------ Data supplied ------

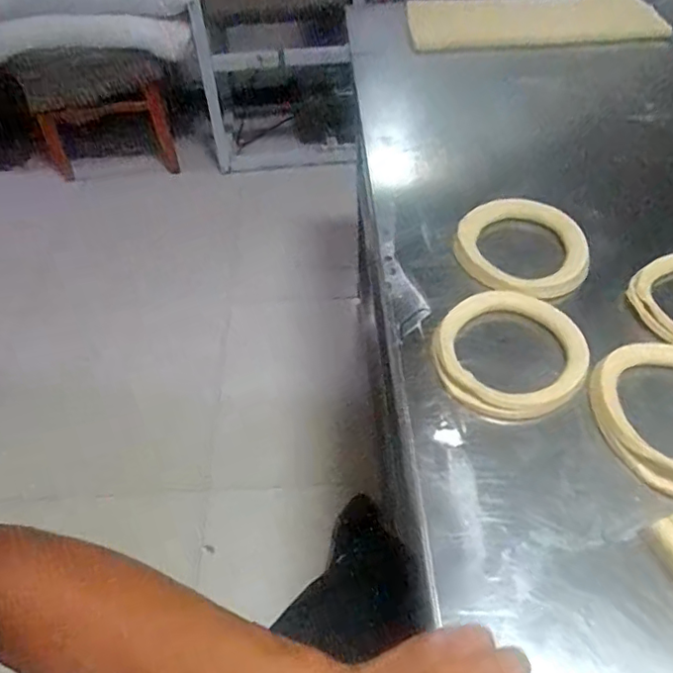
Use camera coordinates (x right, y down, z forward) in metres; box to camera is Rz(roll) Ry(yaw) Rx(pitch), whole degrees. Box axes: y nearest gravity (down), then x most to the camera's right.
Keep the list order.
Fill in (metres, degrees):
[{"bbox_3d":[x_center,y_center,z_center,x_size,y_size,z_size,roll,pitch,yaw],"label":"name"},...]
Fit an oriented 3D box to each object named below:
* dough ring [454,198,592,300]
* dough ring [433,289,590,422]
[{"bbox_3d":[0.193,-0.096,0.614,0.133,0.024,0.140,-1,48,1],"label":"dough ring"},{"bbox_3d":[0.152,0.011,0.511,0.124,0.029,0.134,-1,48,1],"label":"dough ring"}]

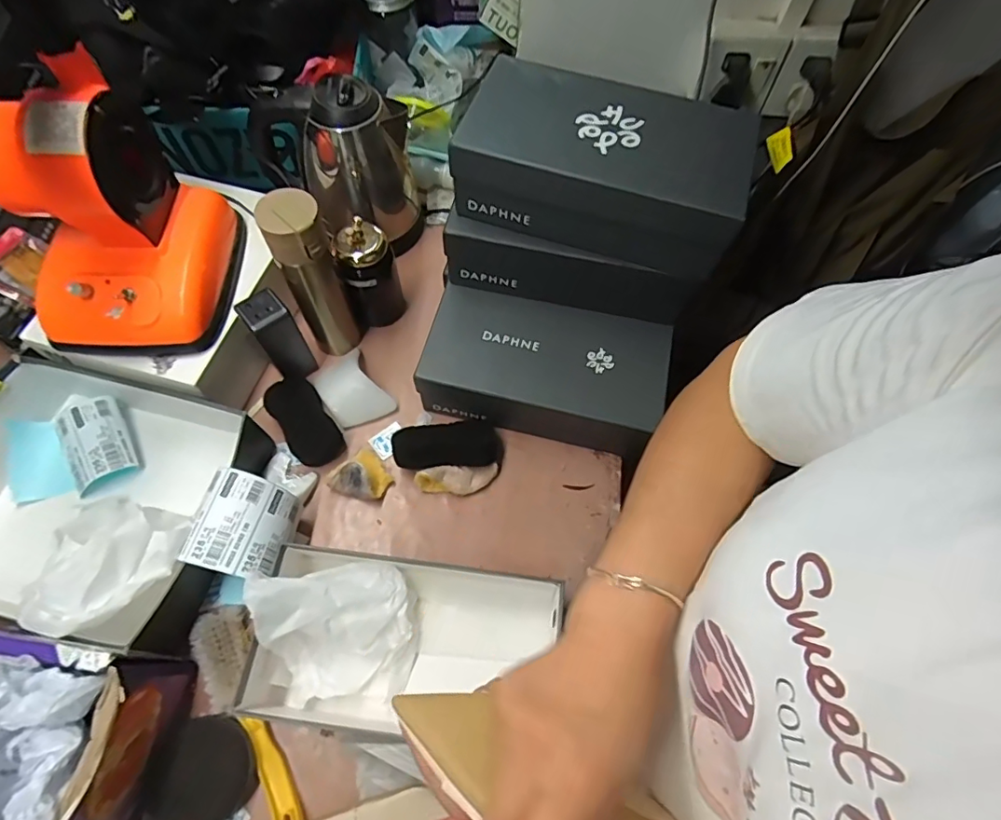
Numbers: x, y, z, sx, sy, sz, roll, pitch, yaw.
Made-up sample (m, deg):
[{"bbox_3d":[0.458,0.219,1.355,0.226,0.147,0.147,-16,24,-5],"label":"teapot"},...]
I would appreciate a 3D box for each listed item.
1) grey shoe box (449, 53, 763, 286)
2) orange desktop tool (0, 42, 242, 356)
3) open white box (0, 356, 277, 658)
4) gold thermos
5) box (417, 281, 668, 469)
[{"bbox_3d":[0.118,-0.274,0.567,0.294,0.105,0.183,16,65,4],"label":"grey shoe box"},{"bbox_3d":[-0.406,-0.193,0.535,0.174,0.204,0.184,-3,65,-5],"label":"orange desktop tool"},{"bbox_3d":[-0.460,0.098,0.598,0.312,0.141,0.263,15,65,4],"label":"open white box"},{"bbox_3d":[-0.219,-0.152,0.629,0.069,0.230,0.055,-25,68,-14],"label":"gold thermos"},{"bbox_3d":[0.055,-0.051,0.675,0.283,0.106,0.157,16,65,5],"label":"box"}]

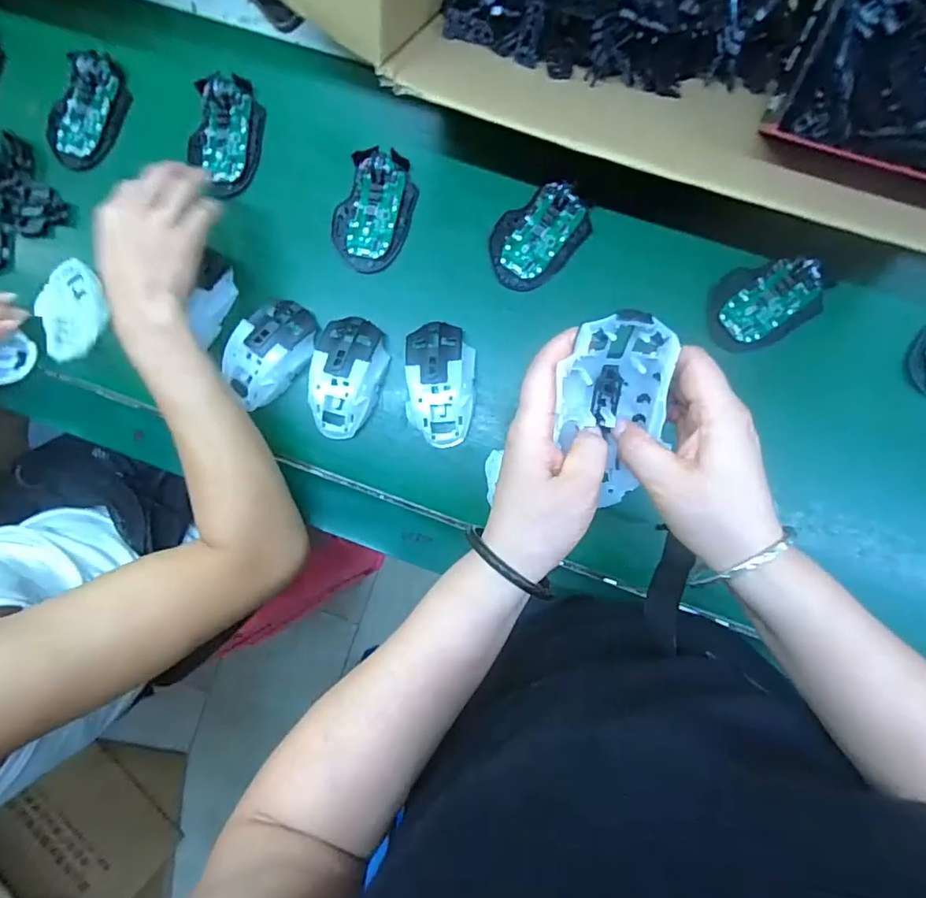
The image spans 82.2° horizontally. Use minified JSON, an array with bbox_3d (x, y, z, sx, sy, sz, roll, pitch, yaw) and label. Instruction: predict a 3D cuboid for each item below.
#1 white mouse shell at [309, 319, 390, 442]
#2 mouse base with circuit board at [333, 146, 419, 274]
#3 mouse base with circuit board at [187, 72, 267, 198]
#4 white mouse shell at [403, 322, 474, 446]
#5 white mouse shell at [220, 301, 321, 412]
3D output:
[{"bbox_3d":[-0.114,-0.069,0.518,0.070,0.047,0.118,10,87,5],"label":"white mouse shell"},{"bbox_3d":[-0.087,-0.235,0.521,0.072,0.017,0.115,23,92,4],"label":"mouse base with circuit board"},{"bbox_3d":[-0.242,-0.315,0.535,0.070,0.017,0.119,12,92,5],"label":"mouse base with circuit board"},{"bbox_3d":[-0.020,-0.061,0.513,0.066,0.053,0.116,1,86,4],"label":"white mouse shell"},{"bbox_3d":[-0.192,-0.093,0.522,0.066,0.040,0.116,35,89,6],"label":"white mouse shell"}]

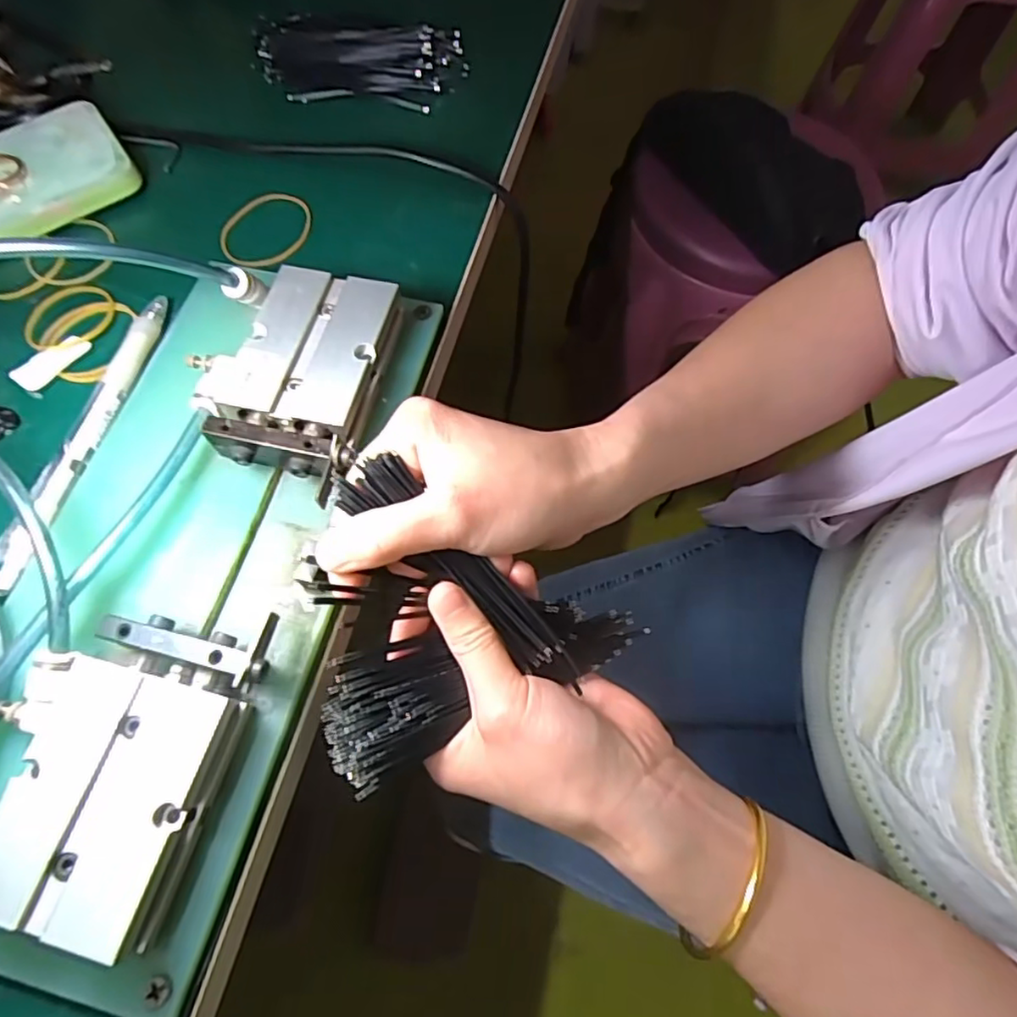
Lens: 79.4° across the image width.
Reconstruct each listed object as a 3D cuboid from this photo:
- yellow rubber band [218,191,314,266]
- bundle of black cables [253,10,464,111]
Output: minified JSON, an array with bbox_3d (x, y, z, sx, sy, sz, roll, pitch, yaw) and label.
[{"bbox_3d":[-0.126,-0.146,0.319,0.043,0.004,0.054,10,66,5],"label":"yellow rubber band"},{"bbox_3d":[-0.093,-0.269,0.365,0.127,0.019,0.056,9,66,4],"label":"bundle of black cables"}]

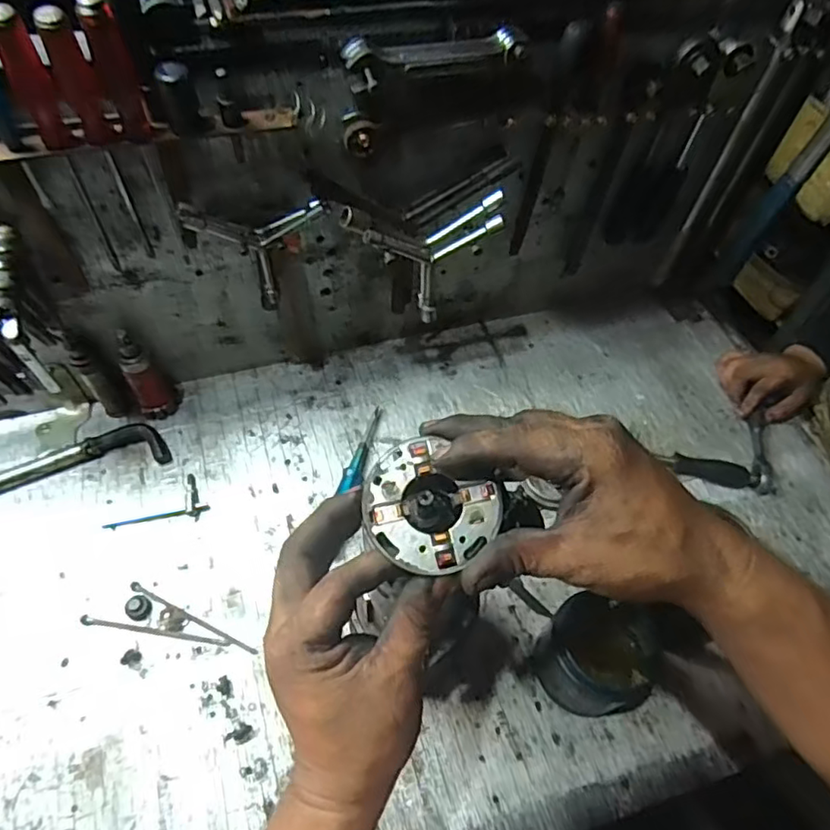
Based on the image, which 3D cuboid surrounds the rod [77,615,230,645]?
[{"bbox_3d":[-0.255,0.211,0.583,0.146,0.004,0.008,8,55,3],"label":"rod"}]

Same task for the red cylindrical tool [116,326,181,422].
[{"bbox_3d":[-0.309,-0.051,0.683,0.046,0.124,0.047,1,55,-2],"label":"red cylindrical tool"}]

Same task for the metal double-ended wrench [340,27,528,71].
[{"bbox_3d":[0.017,-0.300,0.489,0.150,0.013,0.035,-8,56,-8],"label":"metal double-ended wrench"}]

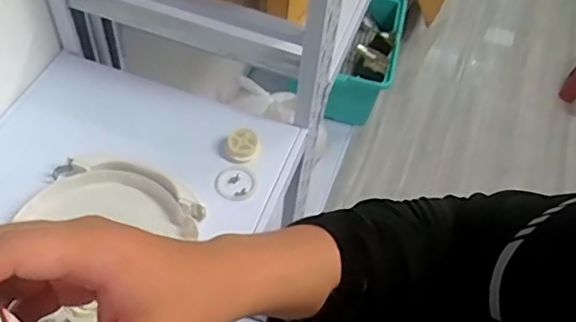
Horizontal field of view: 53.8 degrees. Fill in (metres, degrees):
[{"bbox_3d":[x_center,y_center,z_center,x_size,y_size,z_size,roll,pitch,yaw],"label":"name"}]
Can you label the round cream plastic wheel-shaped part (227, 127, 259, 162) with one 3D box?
[{"bbox_3d":[-0.062,-0.025,0.784,0.041,0.021,0.044,2,53,-3],"label":"round cream plastic wheel-shaped part"}]

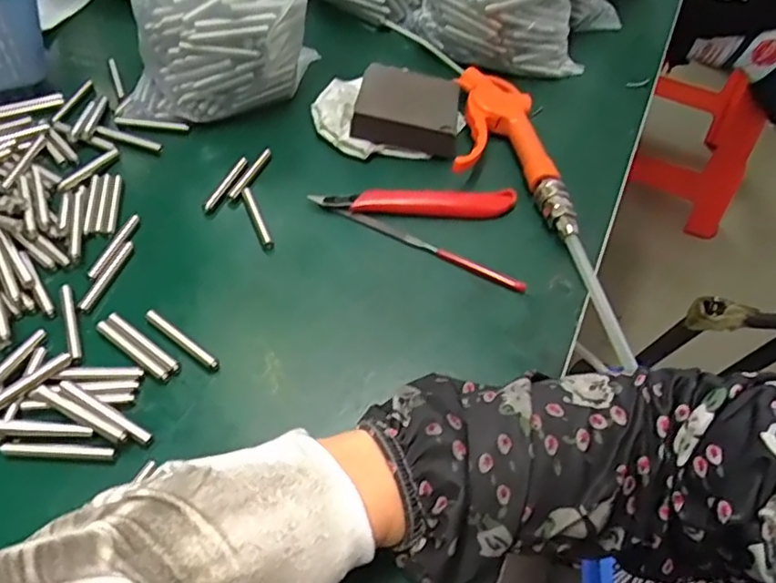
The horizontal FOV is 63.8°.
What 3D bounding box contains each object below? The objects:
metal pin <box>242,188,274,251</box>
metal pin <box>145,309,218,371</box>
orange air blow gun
[{"bbox_3d":[-0.093,-0.051,0.441,0.007,0.010,0.056,-17,54,-16],"label":"metal pin"},{"bbox_3d":[-0.125,0.028,0.377,0.056,0.007,0.008,33,56,20],"label":"metal pin"},{"bbox_3d":[0.088,-0.110,0.492,0.077,0.035,0.183,0,52,-5],"label":"orange air blow gun"}]

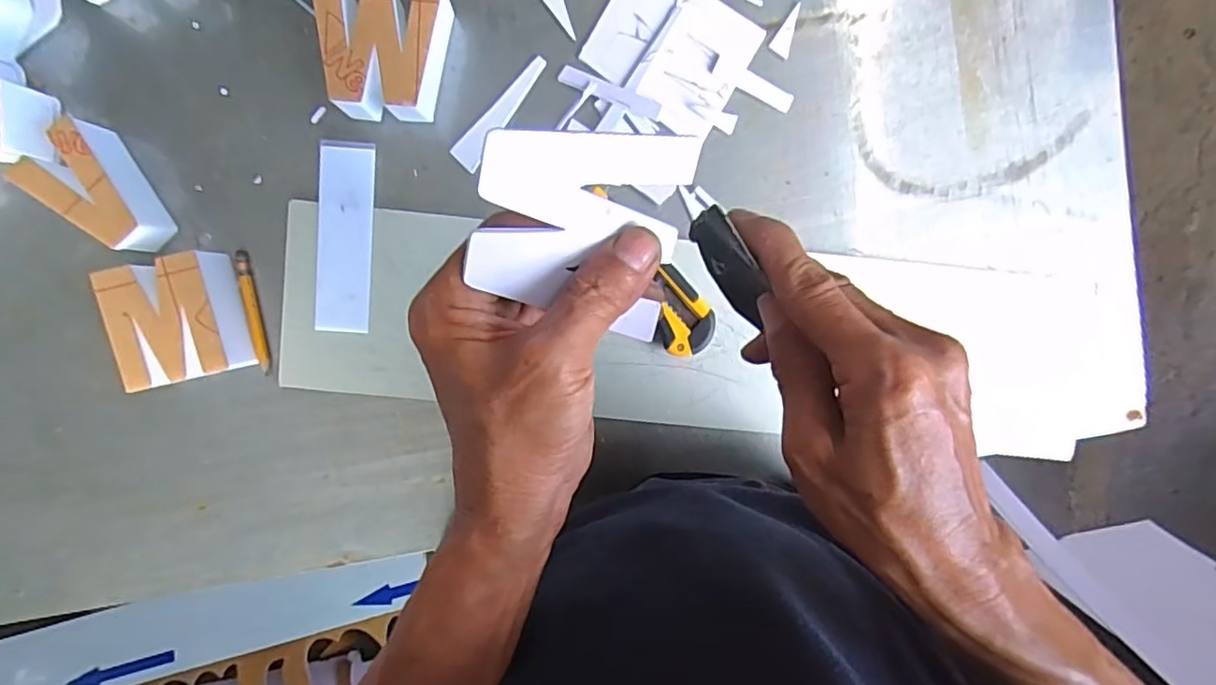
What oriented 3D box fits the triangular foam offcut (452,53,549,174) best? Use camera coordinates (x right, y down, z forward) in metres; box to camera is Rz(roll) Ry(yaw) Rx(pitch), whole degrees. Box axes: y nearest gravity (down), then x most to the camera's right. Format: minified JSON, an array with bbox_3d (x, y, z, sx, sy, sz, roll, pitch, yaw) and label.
[{"bbox_3d":[-0.079,-0.168,0.448,0.022,0.005,0.095,36,93,-4],"label":"triangular foam offcut"}]

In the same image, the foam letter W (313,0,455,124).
[{"bbox_3d":[-0.148,-0.197,0.424,0.085,0.046,0.088,0,93,-2],"label":"foam letter W"}]

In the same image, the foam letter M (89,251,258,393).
[{"bbox_3d":[-0.298,-0.016,0.435,0.071,0.047,0.080,-12,95,0],"label":"foam letter M"}]

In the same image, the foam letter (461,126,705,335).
[{"bbox_3d":[-0.010,-0.043,0.237,0.078,0.005,0.078,6,110,-17],"label":"foam letter"}]

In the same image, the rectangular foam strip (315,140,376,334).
[{"bbox_3d":[-0.192,-0.076,0.452,0.038,0.006,0.136,4,95,-2],"label":"rectangular foam strip"}]

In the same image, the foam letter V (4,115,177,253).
[{"bbox_3d":[-0.345,-0.103,0.429,0.084,0.047,0.052,44,92,-4],"label":"foam letter V"}]

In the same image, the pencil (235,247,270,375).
[{"bbox_3d":[-0.260,-0.022,0.454,0.007,0.007,0.091,-10,95,-1],"label":"pencil"}]

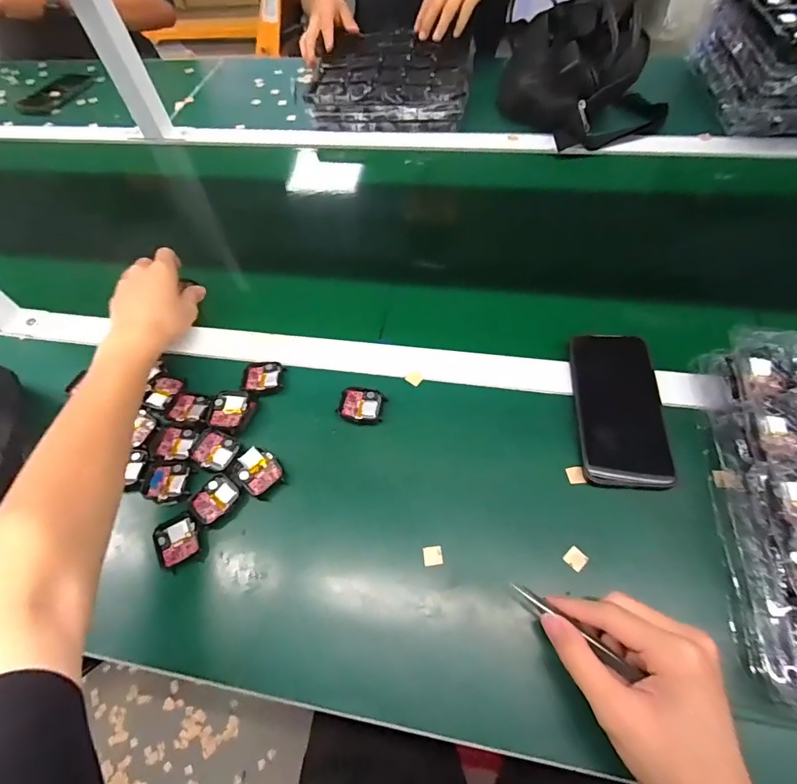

------

## Instructions for the task
Lines holding the string "each" in the records above must be counted; give the number alone.

## Solution to this exercise
5